ISLAMIC investments today are not only an established but also a rapidly growing asset class. From humble beginnings, and after more than three decades of, at times, hesitant growth, this asset class has broadened and deepened to now provide both an investment alternative for the more than two billion Muslims today, as well as a complement for non-Muslims in the international fund management community.

The size of Islamic assets today is estimated at upwards of US$1.8 trillion (RM5.9 trillion) and growing by five to 20 per cent per annum. It comprises not just equities but sukuk securities, money market instruments, commodity funds, real-estate investment trusts and exchange-traded funds.

Islamic finance is fast becoming mainstream global finance. As many of you would be aware, in June this year, the United Kingdom became the first sovereign issuer of sukuk outside the Islamic world. The small issue of £200 million (RM1.05 billion) was met by demand of £2.1 billion. A US$200 million issue by Senegal in July, a US$1 billion issue by Hong Kong in September and a US$500 million issue early this month by South Africa, followed this.

★ ★ ★ ★ ★

WRITTEN TASK A:
Answer the following from the Islamic finance text.
(i) How many Muslims are there today?
(ii) At what amount is the size of Islamic assets today estimated?
(iii) Which country became the first sovereign issuer of sukuk outside the Islamic world, and in what month?
WRITTEN TASK B: Switch "small" to "modest" in the Islamic finance text, and write out the passage starting at "Islamic finance is" and ending at "Africa, followed this." with that change.

RECORD EXCERPTS:

★ ★ ★ ★ ★

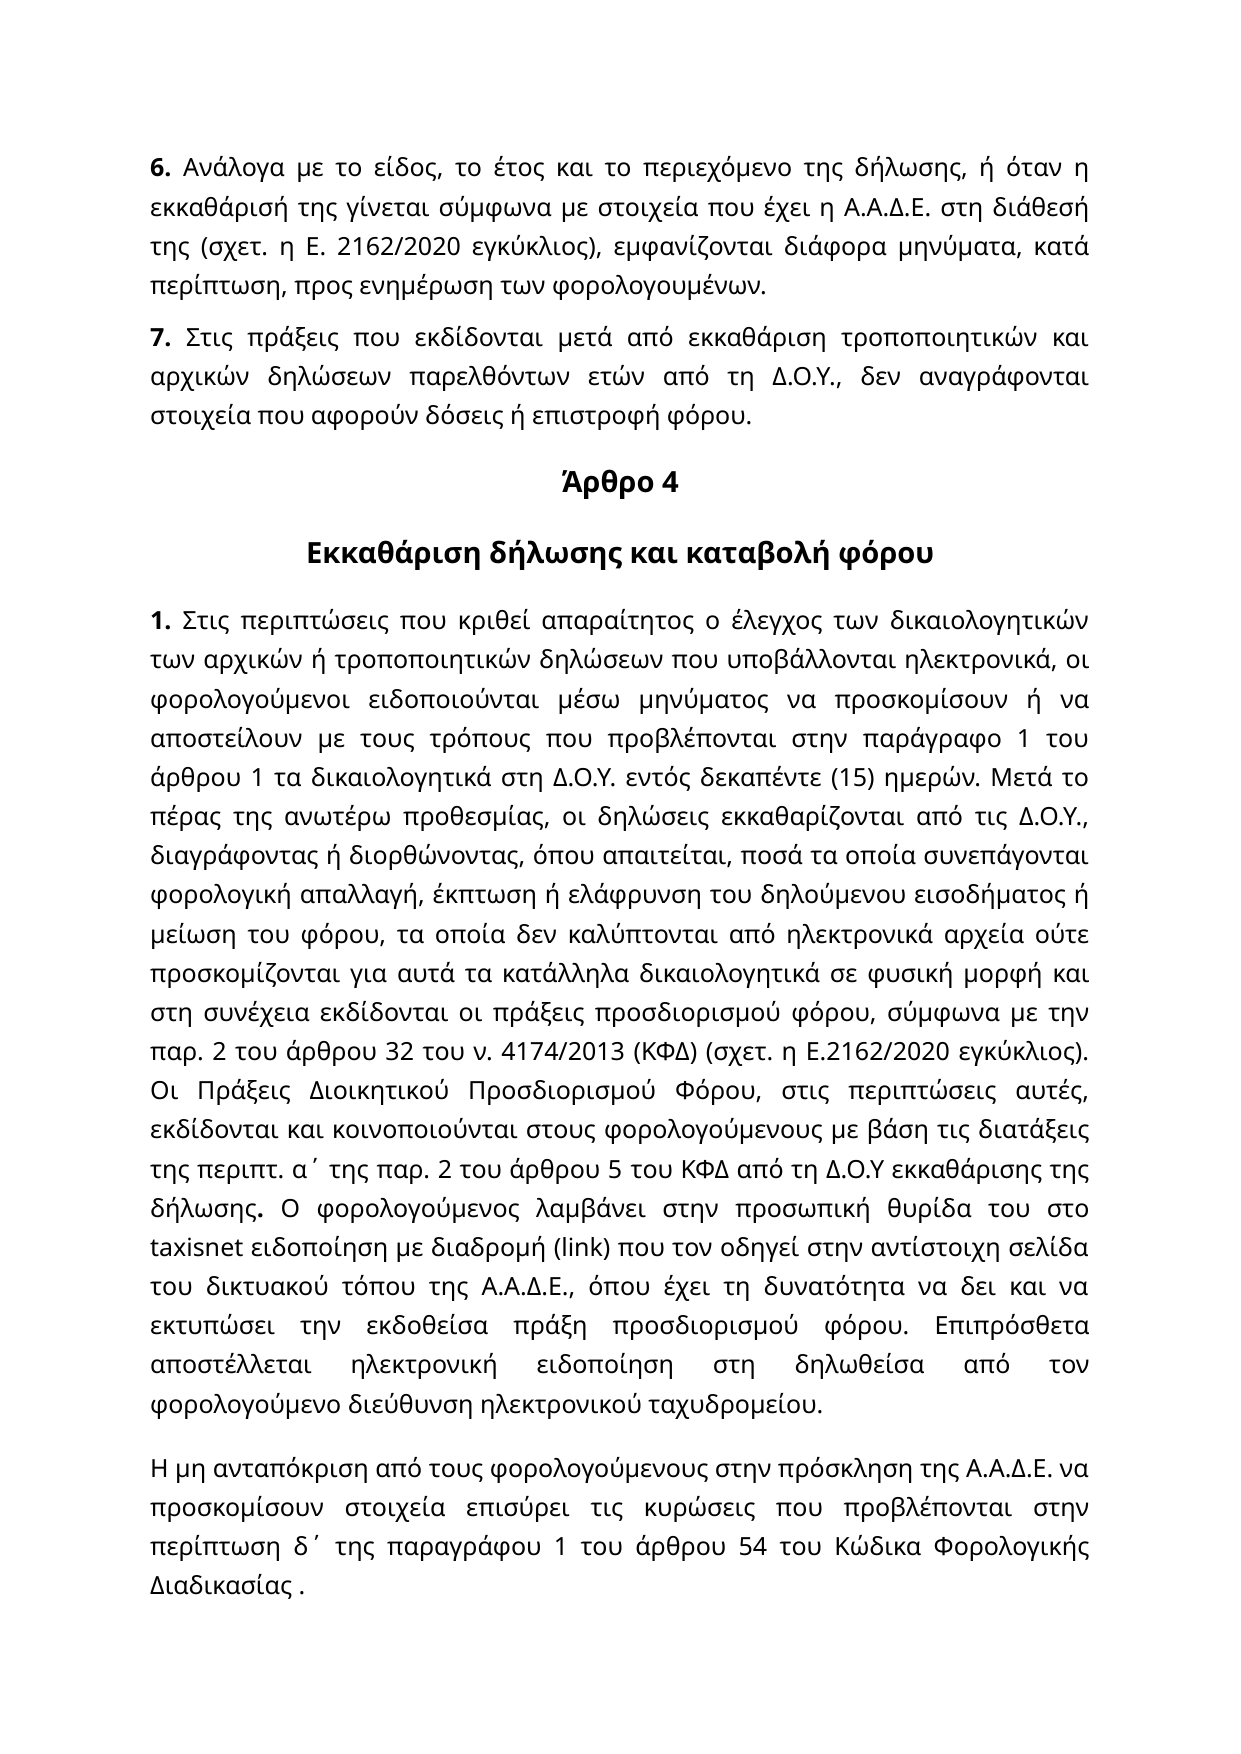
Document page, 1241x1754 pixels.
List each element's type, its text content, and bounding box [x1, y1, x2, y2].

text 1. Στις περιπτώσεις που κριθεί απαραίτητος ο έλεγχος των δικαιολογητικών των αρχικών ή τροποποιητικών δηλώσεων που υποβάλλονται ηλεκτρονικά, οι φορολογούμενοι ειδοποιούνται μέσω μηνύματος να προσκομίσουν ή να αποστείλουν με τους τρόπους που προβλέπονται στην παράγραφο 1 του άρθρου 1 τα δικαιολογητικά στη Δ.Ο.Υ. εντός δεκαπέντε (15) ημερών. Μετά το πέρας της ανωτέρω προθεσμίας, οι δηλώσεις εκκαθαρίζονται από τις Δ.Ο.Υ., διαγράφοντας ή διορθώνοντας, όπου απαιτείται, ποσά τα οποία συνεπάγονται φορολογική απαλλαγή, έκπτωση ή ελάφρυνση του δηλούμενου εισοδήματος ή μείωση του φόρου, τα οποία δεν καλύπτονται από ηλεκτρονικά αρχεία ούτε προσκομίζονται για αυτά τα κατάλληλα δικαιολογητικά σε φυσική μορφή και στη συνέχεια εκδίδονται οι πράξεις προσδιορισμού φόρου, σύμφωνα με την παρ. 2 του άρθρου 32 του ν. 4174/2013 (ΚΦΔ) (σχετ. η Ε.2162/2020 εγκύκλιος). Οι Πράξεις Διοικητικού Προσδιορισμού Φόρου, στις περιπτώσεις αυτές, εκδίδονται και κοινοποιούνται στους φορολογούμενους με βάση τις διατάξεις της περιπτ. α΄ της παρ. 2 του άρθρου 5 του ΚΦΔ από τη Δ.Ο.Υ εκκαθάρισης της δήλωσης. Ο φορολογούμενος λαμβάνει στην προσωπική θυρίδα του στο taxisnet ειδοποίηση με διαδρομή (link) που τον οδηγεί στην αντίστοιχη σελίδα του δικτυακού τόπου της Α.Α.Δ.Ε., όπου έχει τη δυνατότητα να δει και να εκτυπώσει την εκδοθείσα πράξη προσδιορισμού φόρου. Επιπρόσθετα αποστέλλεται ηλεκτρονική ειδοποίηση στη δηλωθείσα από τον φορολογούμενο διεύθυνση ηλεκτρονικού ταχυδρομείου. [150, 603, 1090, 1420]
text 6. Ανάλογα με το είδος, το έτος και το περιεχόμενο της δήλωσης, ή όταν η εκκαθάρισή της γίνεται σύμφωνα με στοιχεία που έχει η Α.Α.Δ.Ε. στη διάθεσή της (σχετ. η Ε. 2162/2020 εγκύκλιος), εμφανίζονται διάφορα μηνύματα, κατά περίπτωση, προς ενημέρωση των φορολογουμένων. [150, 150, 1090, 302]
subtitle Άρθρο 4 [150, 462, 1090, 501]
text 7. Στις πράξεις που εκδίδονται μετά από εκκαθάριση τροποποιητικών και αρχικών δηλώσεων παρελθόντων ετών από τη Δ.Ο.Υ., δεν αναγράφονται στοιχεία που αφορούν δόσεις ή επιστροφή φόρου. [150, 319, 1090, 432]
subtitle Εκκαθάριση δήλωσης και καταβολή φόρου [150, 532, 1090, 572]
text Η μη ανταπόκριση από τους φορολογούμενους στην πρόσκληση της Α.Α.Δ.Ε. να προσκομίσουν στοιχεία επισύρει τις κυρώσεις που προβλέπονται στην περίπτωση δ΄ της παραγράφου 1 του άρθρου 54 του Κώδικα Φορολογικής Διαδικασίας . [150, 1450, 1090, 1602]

★ ★ ★ ★ ★

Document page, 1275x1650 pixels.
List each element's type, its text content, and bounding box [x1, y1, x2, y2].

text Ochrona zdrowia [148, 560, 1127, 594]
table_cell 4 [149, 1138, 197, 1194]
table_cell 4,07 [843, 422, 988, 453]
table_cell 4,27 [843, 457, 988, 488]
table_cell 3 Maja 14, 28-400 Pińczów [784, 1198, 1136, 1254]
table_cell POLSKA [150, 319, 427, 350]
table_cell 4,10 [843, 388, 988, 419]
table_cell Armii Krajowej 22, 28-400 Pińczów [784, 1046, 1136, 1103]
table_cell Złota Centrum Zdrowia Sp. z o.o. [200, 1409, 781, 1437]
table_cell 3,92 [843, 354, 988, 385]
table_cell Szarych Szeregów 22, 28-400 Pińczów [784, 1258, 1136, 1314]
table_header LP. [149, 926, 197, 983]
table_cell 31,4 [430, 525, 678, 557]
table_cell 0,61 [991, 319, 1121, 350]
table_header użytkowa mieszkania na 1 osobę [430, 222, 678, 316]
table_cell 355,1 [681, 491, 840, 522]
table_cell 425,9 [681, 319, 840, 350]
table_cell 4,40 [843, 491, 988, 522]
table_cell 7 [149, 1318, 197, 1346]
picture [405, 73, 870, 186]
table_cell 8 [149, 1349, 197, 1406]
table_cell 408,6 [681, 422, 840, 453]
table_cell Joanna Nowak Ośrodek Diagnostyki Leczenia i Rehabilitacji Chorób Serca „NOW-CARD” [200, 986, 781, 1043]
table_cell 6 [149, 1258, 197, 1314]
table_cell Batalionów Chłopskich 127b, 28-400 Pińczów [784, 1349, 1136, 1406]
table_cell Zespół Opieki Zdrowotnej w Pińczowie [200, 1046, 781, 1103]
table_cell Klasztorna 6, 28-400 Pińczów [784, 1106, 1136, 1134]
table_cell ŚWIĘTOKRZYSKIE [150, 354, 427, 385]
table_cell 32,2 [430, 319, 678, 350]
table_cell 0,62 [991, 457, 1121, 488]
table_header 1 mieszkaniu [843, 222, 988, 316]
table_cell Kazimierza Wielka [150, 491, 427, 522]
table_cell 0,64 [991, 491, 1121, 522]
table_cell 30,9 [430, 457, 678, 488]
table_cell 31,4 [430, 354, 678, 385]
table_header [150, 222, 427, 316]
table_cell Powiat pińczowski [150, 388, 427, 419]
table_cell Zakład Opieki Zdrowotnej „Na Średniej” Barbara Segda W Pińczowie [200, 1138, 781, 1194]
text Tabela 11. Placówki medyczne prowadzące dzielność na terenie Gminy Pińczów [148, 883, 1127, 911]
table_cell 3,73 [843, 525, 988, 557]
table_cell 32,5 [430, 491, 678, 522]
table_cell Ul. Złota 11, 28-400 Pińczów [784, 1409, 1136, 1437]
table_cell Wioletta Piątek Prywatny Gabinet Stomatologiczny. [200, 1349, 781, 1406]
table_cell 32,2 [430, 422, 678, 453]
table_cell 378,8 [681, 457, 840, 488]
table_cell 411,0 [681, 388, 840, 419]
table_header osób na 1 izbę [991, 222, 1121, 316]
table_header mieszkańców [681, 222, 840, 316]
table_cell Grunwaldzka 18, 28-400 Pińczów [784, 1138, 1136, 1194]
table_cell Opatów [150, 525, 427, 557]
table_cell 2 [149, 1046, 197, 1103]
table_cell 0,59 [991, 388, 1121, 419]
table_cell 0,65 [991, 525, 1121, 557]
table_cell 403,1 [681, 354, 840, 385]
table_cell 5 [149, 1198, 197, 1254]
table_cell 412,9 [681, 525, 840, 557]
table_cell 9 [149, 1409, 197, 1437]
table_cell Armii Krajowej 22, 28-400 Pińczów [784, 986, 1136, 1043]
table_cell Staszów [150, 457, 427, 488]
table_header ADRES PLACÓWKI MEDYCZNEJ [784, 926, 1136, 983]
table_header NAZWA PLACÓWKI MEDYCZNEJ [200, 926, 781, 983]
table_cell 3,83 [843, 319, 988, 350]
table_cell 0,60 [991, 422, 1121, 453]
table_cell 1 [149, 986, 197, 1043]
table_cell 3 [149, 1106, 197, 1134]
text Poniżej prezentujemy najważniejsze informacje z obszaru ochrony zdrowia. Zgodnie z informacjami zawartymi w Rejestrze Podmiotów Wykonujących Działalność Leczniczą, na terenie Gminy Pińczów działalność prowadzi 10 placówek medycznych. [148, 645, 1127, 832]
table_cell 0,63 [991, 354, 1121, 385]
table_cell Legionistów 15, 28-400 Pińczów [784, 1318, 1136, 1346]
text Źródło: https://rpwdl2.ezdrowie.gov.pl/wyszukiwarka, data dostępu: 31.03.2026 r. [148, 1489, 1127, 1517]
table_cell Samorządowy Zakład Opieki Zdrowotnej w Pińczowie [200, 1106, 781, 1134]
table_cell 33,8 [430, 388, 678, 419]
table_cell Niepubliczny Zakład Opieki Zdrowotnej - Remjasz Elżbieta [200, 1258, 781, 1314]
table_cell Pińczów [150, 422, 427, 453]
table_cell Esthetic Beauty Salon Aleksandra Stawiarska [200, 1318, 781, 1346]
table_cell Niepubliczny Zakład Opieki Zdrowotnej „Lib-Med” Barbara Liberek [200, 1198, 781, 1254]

★ ★ ★ ★ ★

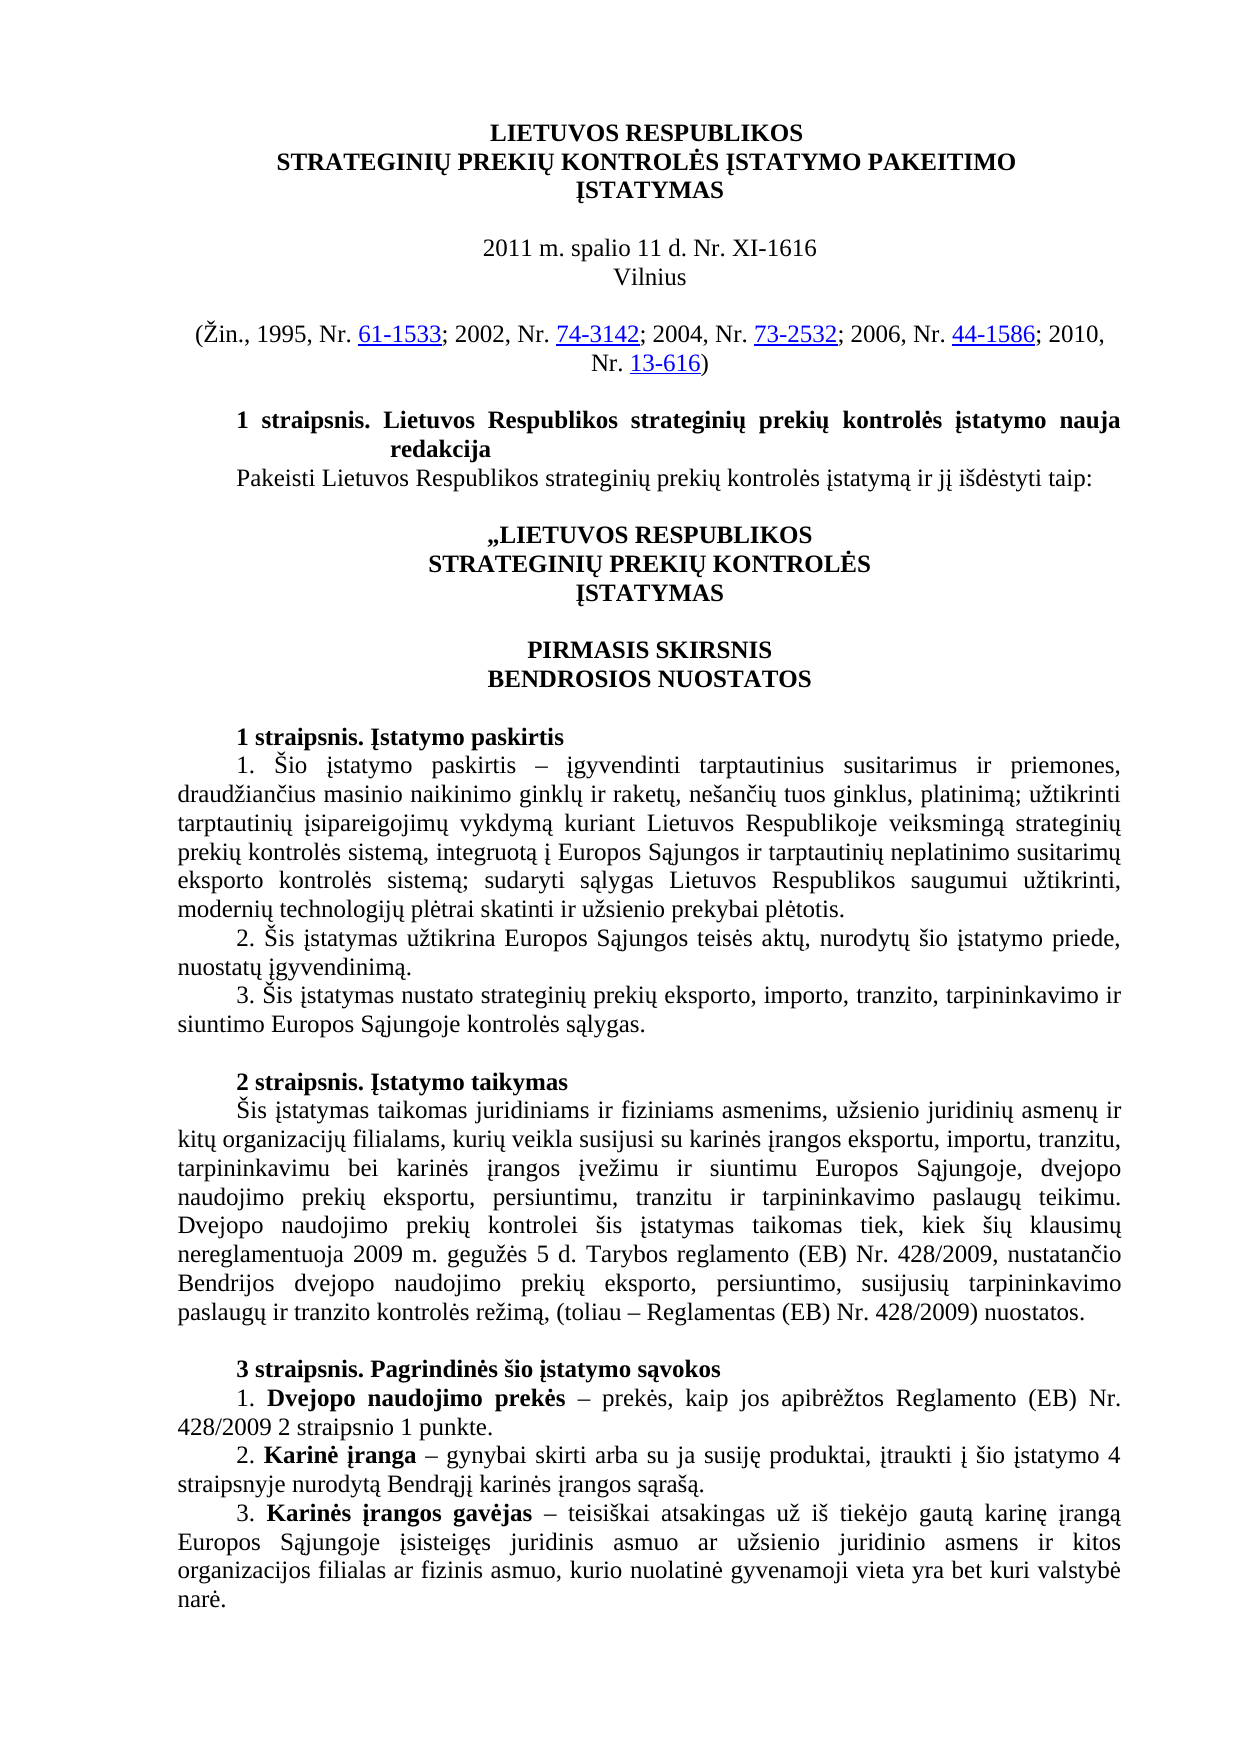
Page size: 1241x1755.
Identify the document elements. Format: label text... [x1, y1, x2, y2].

★ ★ ★ ★ ★

CORRECT ANSWER A:
(i) More than two billion.
(ii) Upwards of US$1.8 trillion (RM5.9 trillion).
(iii) The United Kingdom, in June.

CORRECT ANSWER B:
Islamic finance is fast becoming mainstream global finance. As many of you would be aware, in June this year, the United Kingdom became the first sovereign issuer of sukuk outside the Islamic world. The modest issue of £200 million (RM1.05 billion) was met by demand of £2.1 billion. A US$200 million issue by Senegal in July, a US$1 billion issue by Hong Kong in September and a US$500 million issue early this month by South Africa, followed this.